A stable boy appeared from the back lot, a pitchfork in his hands.
“Mornin’, Miss Taylor,” he said. “I didn’t know you was back.”
“Johnny,” she said, “this is John Slocum. That tall black horse is his. Make sure he has plenty of grain and you might rub him down.”
“Yes’m, I sure will. Howdy, Mr. Slocum. I’m Johnny Crowell. I take care of the stables here.”
Slocum followed Laurie out of the livery and onto the street. She turned to wait for him and then she took his arm and patted the back of his hand.

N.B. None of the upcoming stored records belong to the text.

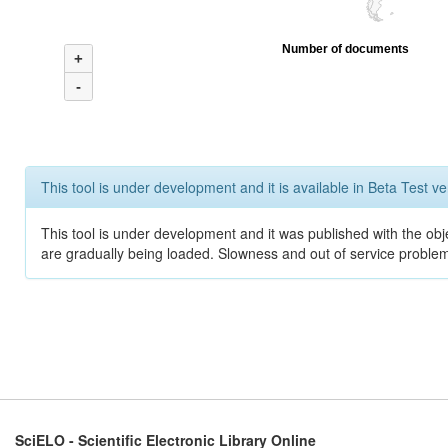
Number of documents
+
-
This tool is under development and it is available in Beta Test ve
This tool is under development and it was published with the obje
are gradually being loaded. Slowness and out of service problem
SciELO - Scientific Electronic Library Online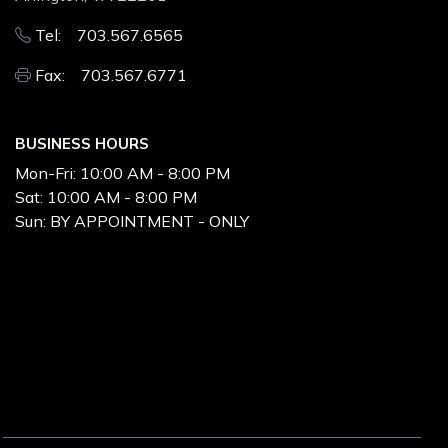
Tel: 703.567.6565
Fax: 703.567.6771
BUSINESS HOURS
Mon-Fri:
10:00 AM - 8:00 PM
Sat:
10:00 AM - 8:00 PM
Sun:
BY APPOINTMENT - ONLY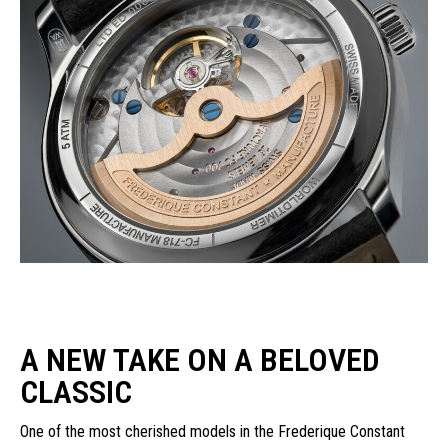
A NEW TAKE ON A BELOVED
CLASSIC
One of the most cherished models in the Frederique Constant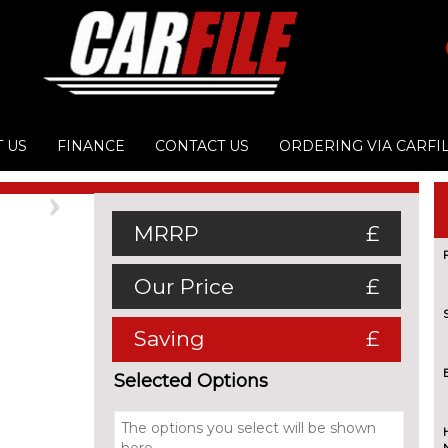
 US
FINANCE
CONTACT US
ORDERING VIA CARFI
Next
MRRP
£
Our Price
£
Saving
£
Selected Options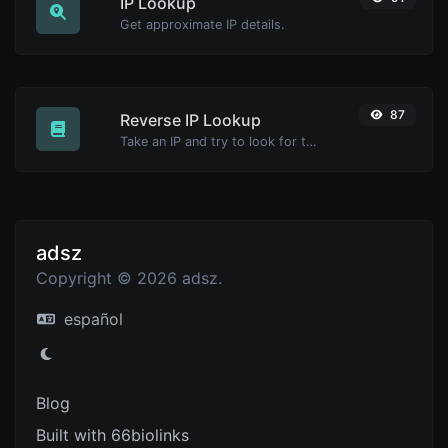
IP Lookup
Get approximate IP details.
87
Reverse IP Lookup
Take an IP and try to look for the domain/host associated with it.
adsz
Copyright © 2026 adsz.
español
Blog
Built with 66biolinks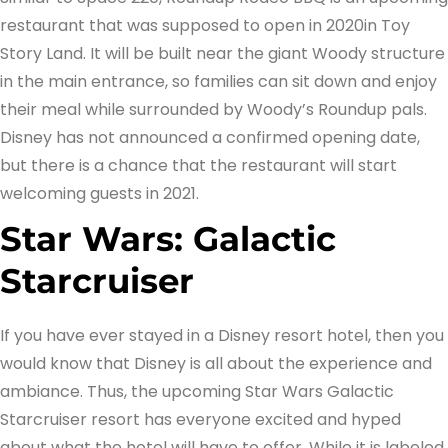
restaurant that was supposed to open in 2020in Toy
Story Land. It will be built near the giant Woody structure
in the main entrance, so families can sit down and enjoy
their meal while surrounded by Woody’s Roundup pals.
Disney has not announced a confirmed opening date,
but there is a chance that the restaurant will start
welcoming guests in 2021.
Star Wars: Galactic
Starcruiser
If you have ever stayed in a Disney resort hotel, then you
would know that Disney is all about the experience and
ambiance. Thus, the upcoming Star Wars Galactic
Starcruiser resort has everyone excited and hyped
about what the hotel will have to offer. While it is labeled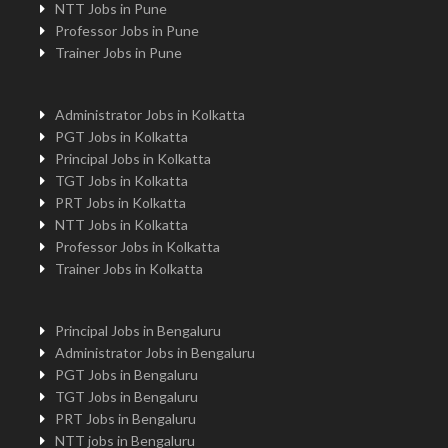
NTT Jobs in Pune
Professor Jobs in Pune
Trainer Jobs in Pune
Administrator Jobs in Kolkatta
PGT Jobs in Kolkatta
Principal Jobs in Kolkatta
TGT Jobs in Kolkatta
PRT Jobs in Kolkatta
NTT Jobs in Kolkatta
Professor Jobs in Kolkatta
Trainer Jobs in Kolkatta
Principal Jobs in Bengaluru
Administrator Jobs in Bengaluru
PGT Jobs in Bengaluru
TGT Jobs in Bengaluru
PRT Jobs in Bengaluru
NTT jobs in Bengaluru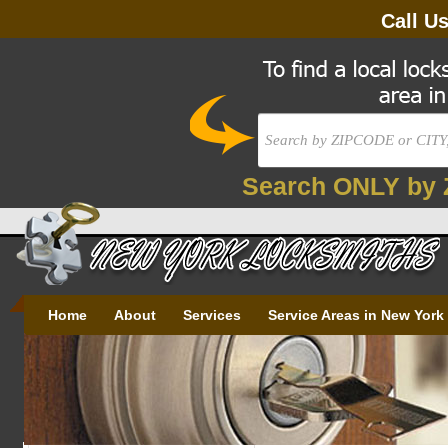
Call U
Search ONLY by 
Home
About
Services
Service Areas in New York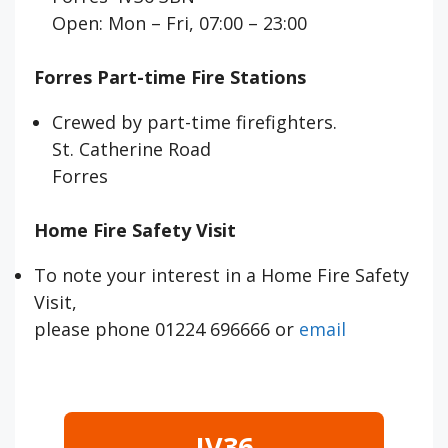
Open: Mon – Fri, 07:00 – 23:00
Forres Part-time Fire Stations
Crewed by part-time firefighters.
St. Catherine Road
Forres
Home Fire Safety Visit
To note your interest in a Home Fire Safety
Visit,
please phone 01224 696666 or
email
IV36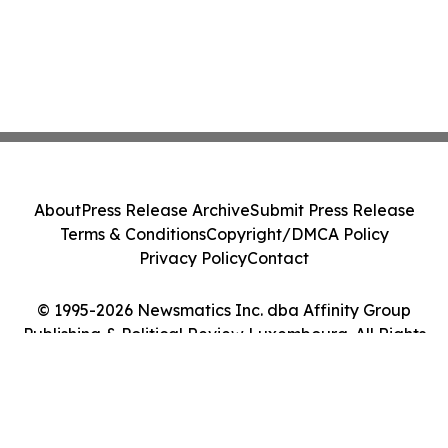
About
Press Release Archive
Submit Press Release
Terms & Conditions
Copyright/DMCA Policy
Privacy Policy
Contact
© 1995-2026 Newsmatics Inc. dba Affinity Group
Publishing & Political Review Luxembourg. All Rights
Reserved.
Cookie Settings / Your Privacy Choices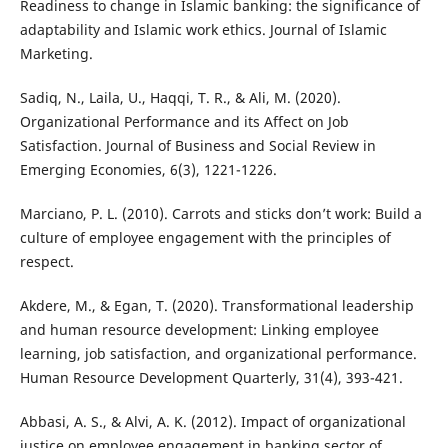
Readiness to change in Islamic banking: the significance of
adaptability and Islamic work ethics. Journal of Islamic
Marketing.
Sadiq, N., Laila, U., Haqqi, T. R., & Ali, M. (2020).
Organizational Performance and its Affect on Job
Satisfaction. Journal of Business and Social Review in
Emerging Economies, 6(3), 1221-1226.
Marciano, P. L. (2010). Carrots and sticks don’t work: Build a
culture of employee engagement with the principles of
respect.
Akdere, M., & Egan, T. (2020). Transformational leadership
and human resource development: Linking employee
learning, job satisfaction, and organizational performance.
Human Resource Development Quarterly, 31(4), 393-421.
Abbasi, A. S., & Alvi, A. K. (2012). Impact of organizational
justice on employee engagement in banking sector of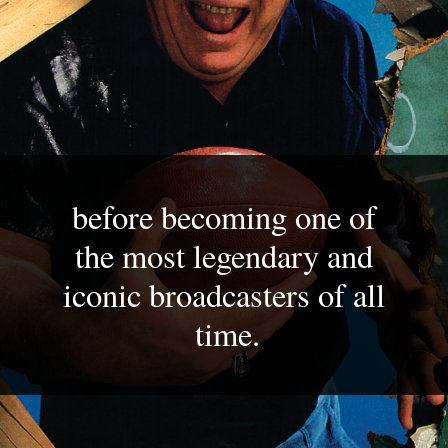
before becoming one of 
the most legendary and 
iconic broadcasters of all 
time.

“This should set the town folk to talking,” she said as they passed by log buildings.
People in the stores were staring at them. Laurie flashed her enigmatic smile at them and Slocum smelled the scent of her perfume as they passed the gawkers.
The town was still half asleep, but the shadows on the bluffs and the canyon walls were slowly inching down the red and yellow rocks. The air was fresh and clean, and there was a lightness to Slocum’s step that he had not felt in many days.